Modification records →
= = = = = = =
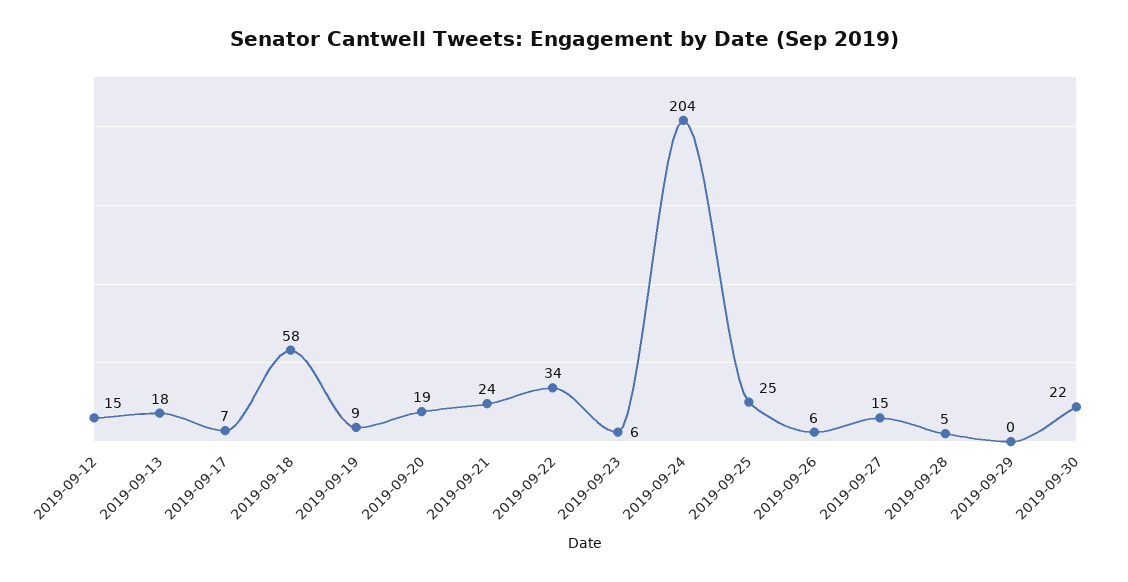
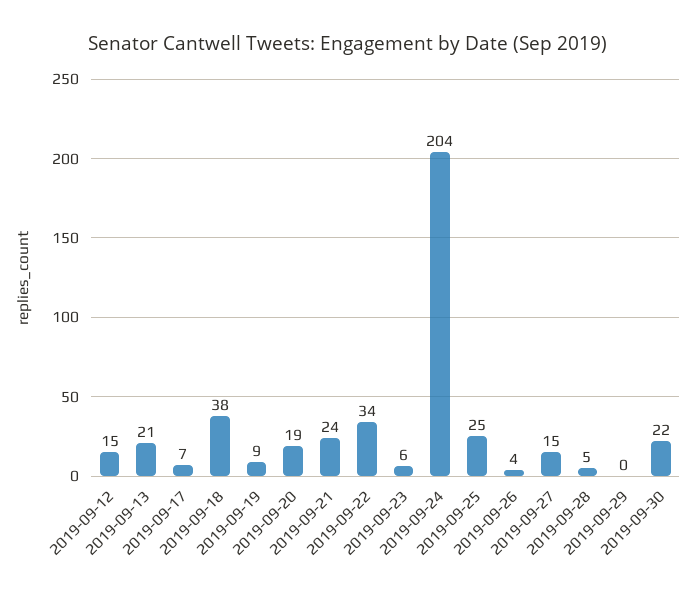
  {
    "2019-09-12": 15,
-   "2019-09-13": 18,
+   "2019-09-13": 21,
    "2019-09-17": 7,
-   "2019-09-18": 58,
+   "2019-09-18": 38,
    "2019-09-19": 9,
    "2019-09-20": 19,
    "2019-09-21": 24,
    "2019-09-22": 34,
    "2019-09-23": 6,
    "2019-09-24": 204,
    "2019-09-25": 25,
-   "2019-09-26": 6,
+   "2019-09-26": 4,
    "2019-09-27": 15,
    "2019-09-28": 5,
    "2019-09-29": 0,
    "2019-09-30": 22
  }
= = = = = = =
EXERCISE DETAILS → What is needed is an exact repetition of every entry, without the pictures.

ANSWER AREA →
  {
    "2019-09-12": 15,
-   "2019-09-13": 18,
+   "2019-09-13": 21,
    "2019-09-17": 7,
-   "2019-09-18": 58,
+   "2019-09-18": 38,
    "2019-09-19": 9,
    "2019-09-20": 19,
    "2019-09-21": 24,
    "2019-09-22": 34,
    "2019-09-23": 6,
    "2019-09-24": 204,
    "2019-09-25": 25,
-   "2019-09-26": 6,
+   "2019-09-26": 4,
    "2019-09-27": 15,
    "2019-09-28": 5,
    "2019-09-29": 0,
    "2019-09-30": 22
  }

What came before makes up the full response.